To find the valency factor (n) for `NH2OH` in the reaction: `Fe^(3+) + NH2OH → Fe^(2+) + N2O + H^+ + H2O` we need to determine the change in oxidation state of the nitrogen in `NH2OH` as it converts to `N2O`. ### Step-by-Step Solution: 1. **Identify the oxidation states:** - In `NH2OH`, we need to find the oxidation state of nitrogen (N). - The formula for calculating oxidation states is: \[ \text{Sum of oxidation states} = 0 \text{ (for neutral compounds)} \] - For `NH2OH`, let the oxidation state of nitrogen be \( x \): - The two hydrogens contribute \( +1 \times 2 = +2 \) - The hydroxyl group (OH) contributes \( -1 \) - Therefore, we have: \[ x + 2 - 1 = 0 \] Simplifying gives: \[ x + 1 = 0 \implies x = -1 \] 2. **Determine the oxidation state in the product (N2O):** - In `N2O`, there are two nitrogen atoms.
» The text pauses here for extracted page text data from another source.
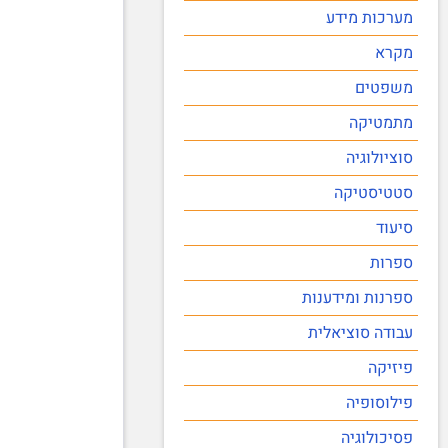
מערכות מידע
מקרא
משפטים
מתמטיקה
סוציולוגיה
סטטיסטיקה
סיעוד
ספרות
ספרנות ומידענות
עבודה סוציאלית
פיזיקה
פילוסופיה
פסיכולוגיה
Let the oxidation state of nitrogen be \( y \): - The oxygen contributes \( -2 \) - Thus, we have: \[ 2y - 2 = 0 \] Simplifying gives: \[ 2y = 2 \implies y = +1 \] 3. **Calculate the change in oxidation state:** - The change in oxidation state for nitrogen from `NH2OH` to `N2O` is: \[ \text{Change} = \text{Final state} - \text{Initial state} = +1 - (-1) = +1 + 1 = +2 \] 4. **Determine the valency factor (n):** - The valency factor (n) is equal to the total change in oxidation state per molecule of the reducing agent (in this case, `NH2OH`). - Since the change is +2, the valency factor \( n \) for `NH2OH` is: \[ n = 2 \] ### Final Answer: The valency factor (n) for `NH2OH` in the given reaction is **2**.